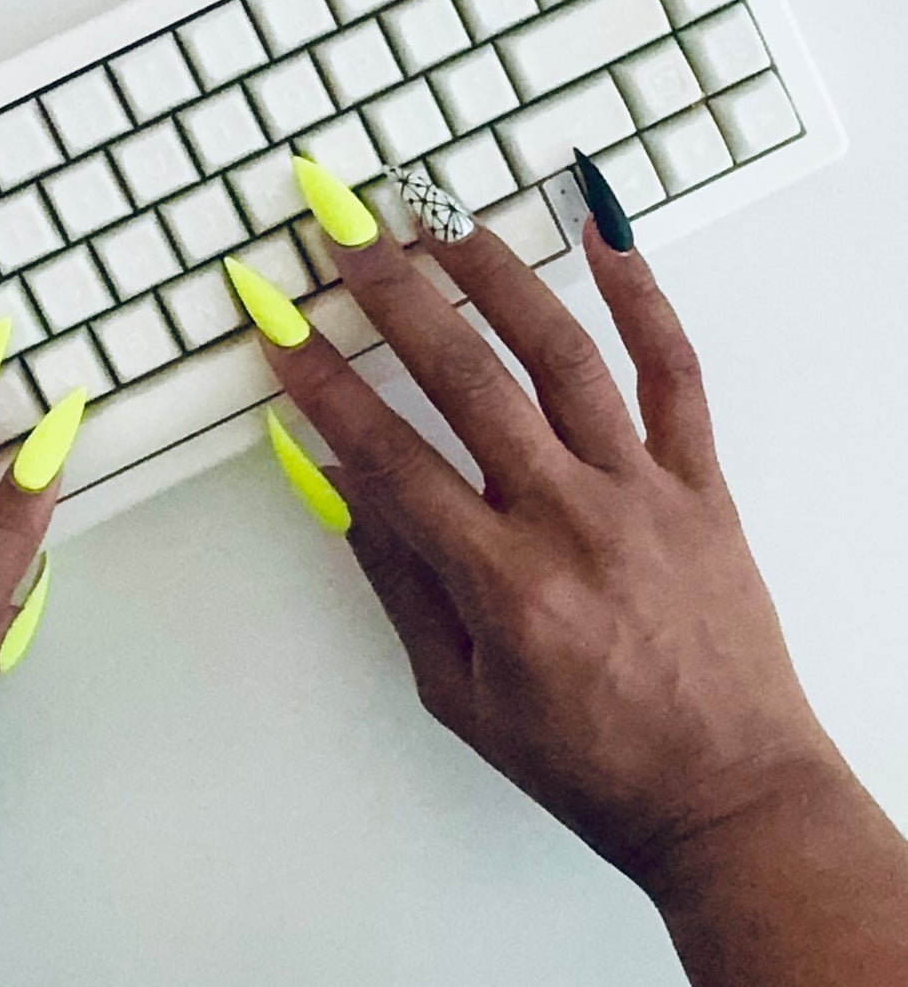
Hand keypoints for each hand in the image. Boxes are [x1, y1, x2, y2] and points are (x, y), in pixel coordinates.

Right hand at [256, 185, 835, 886]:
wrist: (731, 795)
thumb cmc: (590, 760)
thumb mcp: (458, 692)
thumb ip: (397, 578)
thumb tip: (338, 481)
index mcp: (502, 583)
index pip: (389, 455)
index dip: (321, 383)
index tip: (277, 324)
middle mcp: (570, 519)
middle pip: (466, 381)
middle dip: (391, 295)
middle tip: (343, 232)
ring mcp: (642, 490)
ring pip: (560, 354)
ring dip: (493, 273)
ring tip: (440, 213)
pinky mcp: (701, 481)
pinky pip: (676, 372)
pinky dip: (642, 296)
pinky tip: (603, 235)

============================================================

* _Task objective_
An exact copy is needed of the closing lines of the entries above, counting from the one that contains "Right hand at" and including it and the last.

* _Exercise solution_
Right hand at [256, 185, 835, 886]:
wrist: (731, 795)
thumb cmc: (590, 760)
thumb mcp: (458, 692)
thumb ip: (397, 578)
thumb tip: (338, 481)
index mcp: (502, 583)
index pip: (389, 455)
index dip: (321, 383)
index tip: (277, 324)
middle mcp: (570, 519)
middle pip: (466, 381)
middle dip: (391, 295)
middle tip: (343, 232)
ring mcp: (642, 490)
ring pip: (560, 354)
ring dip: (493, 273)
ring tip: (440, 213)
pinky mcp: (701, 481)
pinky pip: (676, 372)
pinky dip: (642, 296)
pinky tip: (603, 235)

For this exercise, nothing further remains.